Recalcati è uno psicoanalista lacaniano, lontano in parte dalla mia formazione sistemico familiare, eppure i suoi libri, sono di grande impatto. Spesso, il problema che i pazienti mi portano, è il loro rapporto con la figura materna; rapporto che può essere ideale, conflittuale,perso, ma rimane sempre il fulcro della vita di ognuno ed è talmente importante, che il libro di cui vi parlo, comincia con una scena di una madre, appunto, scena tratta da un film in bianco e nero,in cui si vede una madre che per ore trattiene con le proprie mani suo figlio, dopo che questi, giocando sul terrazzo all'ultimo piano di un grande palazzo, era rimasto aggrappato alla ringhiera del balcone. Queste mani materne che trattengono il bambino sino all'arrivo dei soccorsi, per evitare che il piccolo possa precipitare nel baratro. Questa scena, è un po' la metafora del ruolo della madre, la madre che sostiene i propri figli per evitare che precipitino.
Ma non sempre questo trattenere è presente e talvolta può esserlo in modo completamente inadeguato. Questo perché voler avere un figlio, diventare madri, non significa mettere solo a disposizione il proprio corpo,il proprio utero, ma significa essere pronte ad un accoglimento totale in cui il figlio è l'altro e in quanto tale, possiederà una propria individualità, una propria storia, un proprio destino. Spesso, invece, la maternità si trasforma in un atto attraverso cui gratificare se stessi, mediante cui proiettare e realizzare i propri bisogni falliti.
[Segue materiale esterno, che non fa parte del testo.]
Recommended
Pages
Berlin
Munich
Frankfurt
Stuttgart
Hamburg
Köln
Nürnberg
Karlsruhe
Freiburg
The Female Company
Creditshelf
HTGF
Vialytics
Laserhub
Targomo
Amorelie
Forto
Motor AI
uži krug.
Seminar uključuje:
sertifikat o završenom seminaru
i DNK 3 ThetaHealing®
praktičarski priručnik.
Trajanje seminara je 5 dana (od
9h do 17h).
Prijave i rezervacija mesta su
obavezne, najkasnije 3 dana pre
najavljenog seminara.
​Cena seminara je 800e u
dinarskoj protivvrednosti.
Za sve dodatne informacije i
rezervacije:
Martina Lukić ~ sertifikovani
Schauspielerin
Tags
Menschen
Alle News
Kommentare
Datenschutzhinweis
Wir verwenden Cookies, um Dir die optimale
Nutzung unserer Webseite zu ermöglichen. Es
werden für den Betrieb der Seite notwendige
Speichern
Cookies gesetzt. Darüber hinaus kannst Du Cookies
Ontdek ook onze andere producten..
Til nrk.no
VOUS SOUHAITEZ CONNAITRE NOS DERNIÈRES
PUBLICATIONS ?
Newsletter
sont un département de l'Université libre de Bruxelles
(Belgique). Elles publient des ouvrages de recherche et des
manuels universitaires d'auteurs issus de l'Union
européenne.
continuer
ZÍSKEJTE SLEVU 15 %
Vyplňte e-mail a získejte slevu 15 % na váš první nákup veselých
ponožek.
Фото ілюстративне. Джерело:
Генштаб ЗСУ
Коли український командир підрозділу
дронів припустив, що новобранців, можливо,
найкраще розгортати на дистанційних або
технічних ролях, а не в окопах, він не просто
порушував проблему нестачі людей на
Talvolta, il neonato in particolare, viene vissuto come mezzo di godimento da parte della madre ( S. Freud, Tre saggi sulla teoria sessuale) che contrasta con l'idea di accoglimento, di holding, di braccia che contengono, che normalmente si ha. L'amore verso i figli, dunque, può trasformarsi in qualcosa che distrugge gli stessi, che impedisce loro la realizzazione e la possibilità di andare pienamente incontro alla vita. Un esempio, ci viene dato da quelle che vengono definite " madri -coccodrillo", le quali amano in un modo tale da ingenerare nei figli una forma di sudditanza.
La madre può diventare questo, nel momento in cui rinuncia a vivere in toto la propria esistenza di donna e incarna totalmente il ruolo di madre a discapito anche del ruolo di moglie e di una figura di padre e marito che diviene totalmente periferica.
Sarebbe importante, per chi vuole diventare madre, poter fare fronte ai propri vissuti fantasmatici di bambina, rielaborare quanto si è vissuto con la propria figura materna ( ma anche con la figura paterna), affinché possa diventare capace di dare vita ad un altro essere attraverso il miracolo dell'amore e del rispetto dell' altro che viene al mondo per compiere il proprio cammino.